A big legal hurdle is classification. Brothel managers insist courtesans are independent contractors; the workers argue their schedules, house rules, minimum fees and the fact the brothel takes half their pay look a lot more like employment. That distinction matters — employees have broader collective-bargaining rights than contractors.
“All workers are guaranteed certain human decencies and dignities, and the right to organize is one of those,” said Marc Ellis, who’s leading the local organizing push.
Experts say success will depend on the facts the labor board sees: who sets hours, who controls marketing, whether workers can truly set their own terms. Barb Brents, a scholar who’s studied Nevada’s legal trade, called the movement “significant” — both because it challenges stigma and because it’s unusually public for an industry that typically stays quiet.
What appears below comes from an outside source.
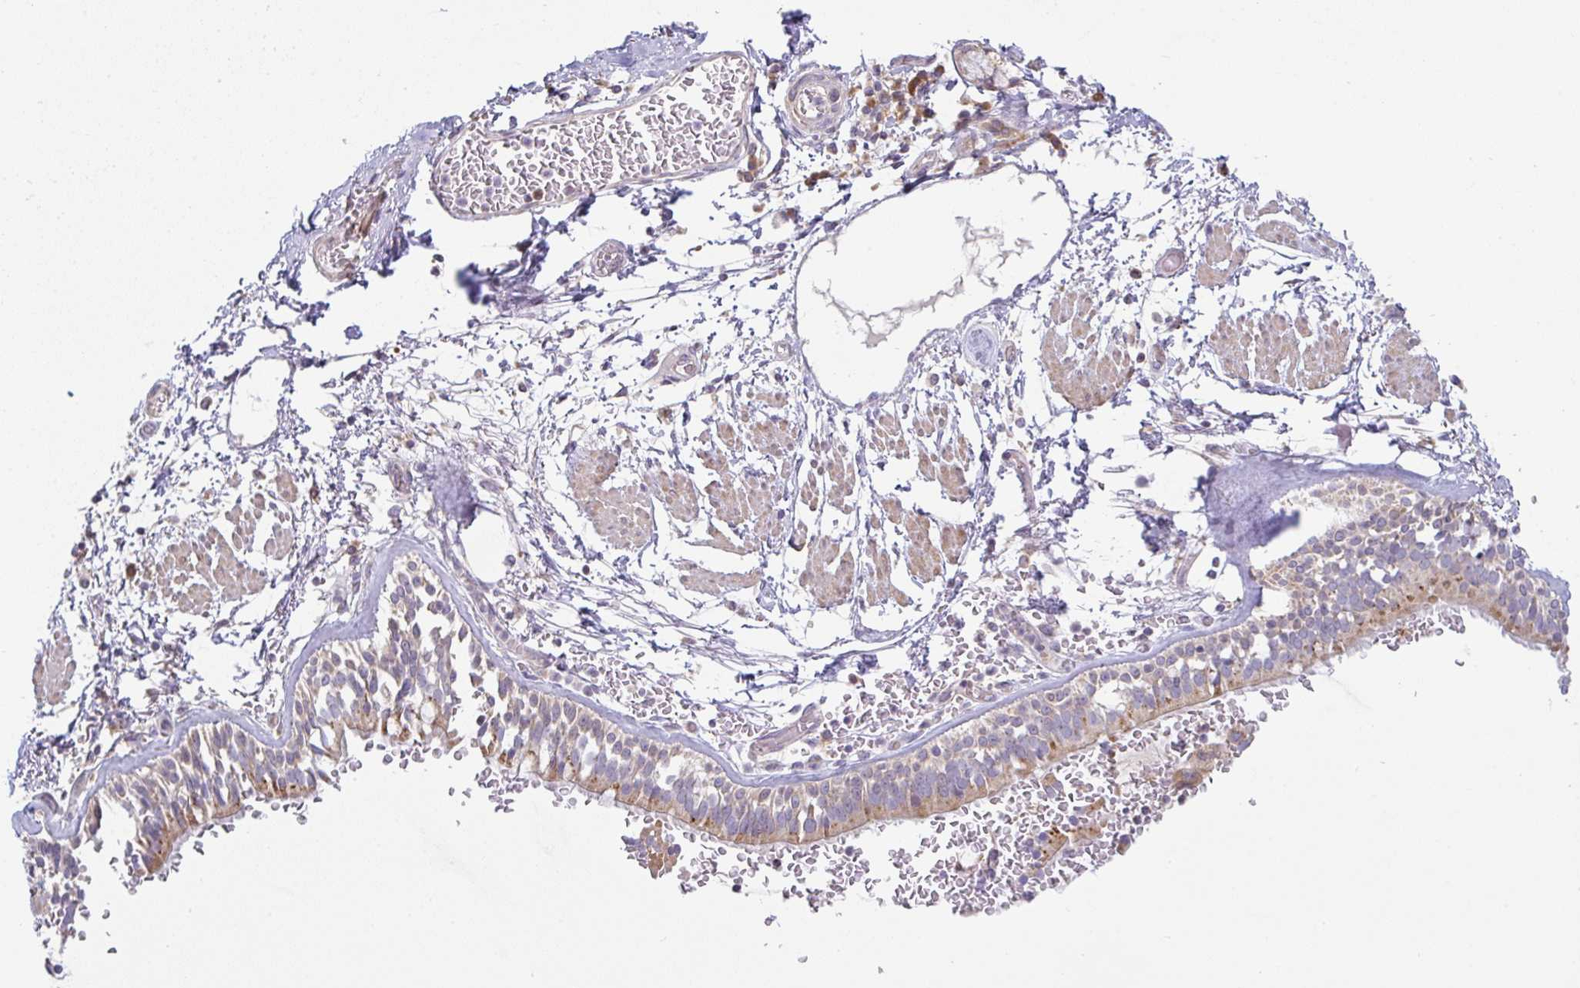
{"staining": {"intensity": "weak", "quantity": "25%-75%", "location": "cytoplasmic/membranous"}, "tissue": "soft tissue", "cell_type": "Fibroblasts", "image_type": "normal", "snomed": [{"axis": "morphology", "description": "Normal tissue, NOS"}, {"axis": "morphology", "description": "Degeneration, NOS"}, {"axis": "topography", "description": "Cartilage tissue"}, {"axis": "topography", "description": "Lung"}], "caption": "Immunohistochemistry staining of unremarkable soft tissue, which demonstrates low levels of weak cytoplasmic/membranous expression in about 25%-75% of fibroblasts indicating weak cytoplasmic/membranous protein expression. The staining was performed using DAB (brown) for protein detection and nuclei were counterstained in hematoxylin (blue).", "gene": "MOB1A", "patient": {"sex": "female", "age": 61}}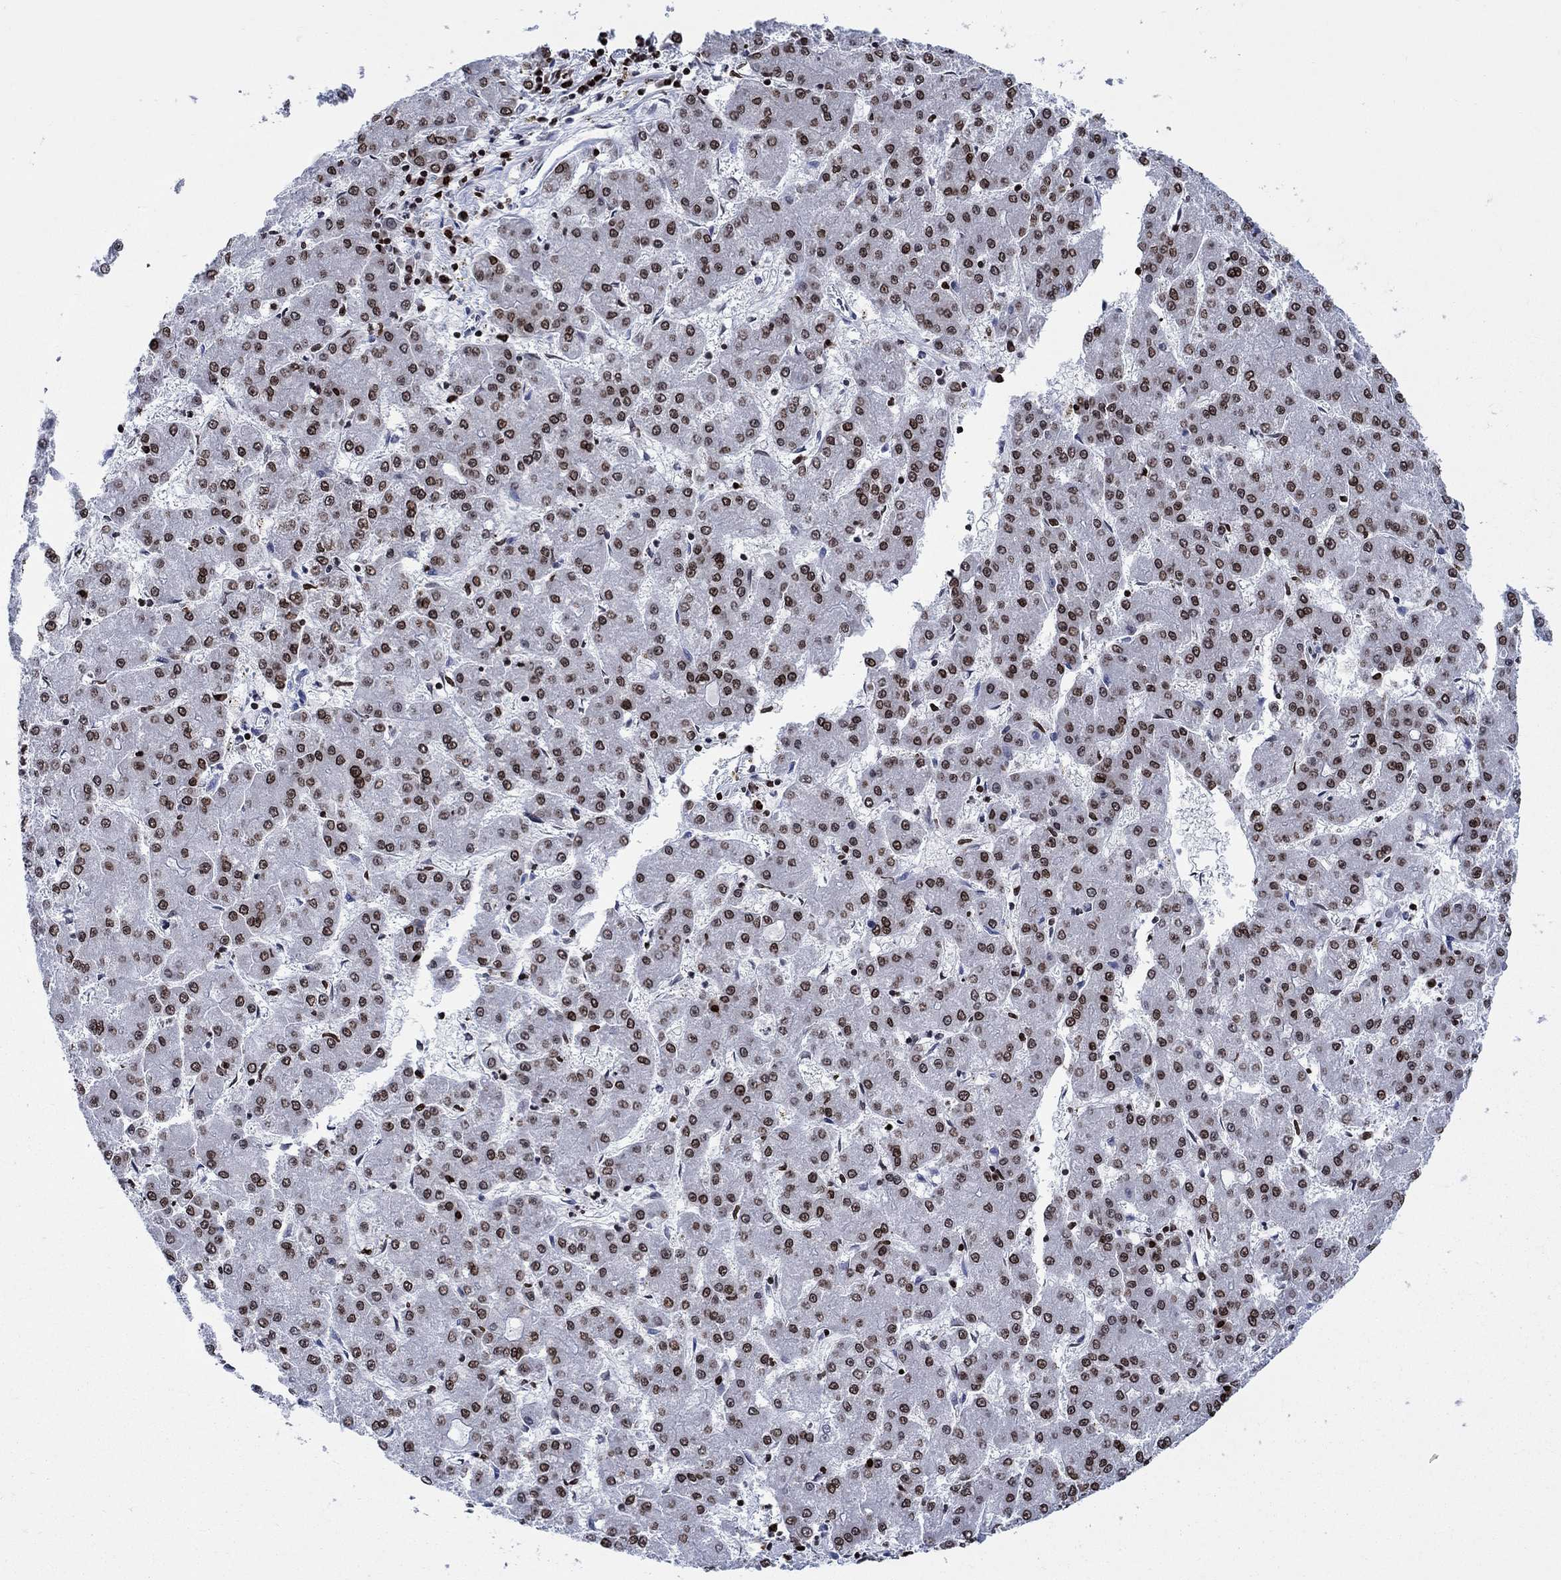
{"staining": {"intensity": "strong", "quantity": "<25%", "location": "nuclear"}, "tissue": "liver cancer", "cell_type": "Tumor cells", "image_type": "cancer", "snomed": [{"axis": "morphology", "description": "Carcinoma, Hepatocellular, NOS"}, {"axis": "topography", "description": "Liver"}], "caption": "There is medium levels of strong nuclear positivity in tumor cells of liver hepatocellular carcinoma, as demonstrated by immunohistochemical staining (brown color).", "gene": "HMGA1", "patient": {"sex": "male", "age": 73}}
The issues aren’t purely local. With many courtesans also making money from online platforms, protecting intellectual property has become central — platforms like OnlyFans turned personal content into a major revenue stream for independent creators, so control over one’s image matters more than ever. Workers worry that blanket licensing clauses could let a brothel sell or re-use content, or even seed AI replicas of their faces, long after a performer leaves.
There’s precedent for adult-industry organizing, but few wins. Union efforts at a Los Angeles topless bar and the famed San Francisco club Lusty Lady showed what’s possible — and how fragile that progress can be. Organizers point to those cases as proof that sex-industry workers can organize when they want to.
Organizers at the brothel have published a simple platform: safety on the job, fair contracts, control over likeness and better working conditions. If the labor board rules they’re employees and a vote goes their way, the resort could recognize the union and bargain immediately. If it doesn’t, expect a fight in court and in the court of public opinion.
“This isn’t about shame or politics,” Jetson said. “I loved my job. I want to keep doing it — but on terms where I own my image and can control my future.”
Whether they win or lose, the effort is already reshaping conversations in a state that uniquely legalizes brothel work: workers are no longer invisible, and they’re asking for the same workplace protections other employees take for granted.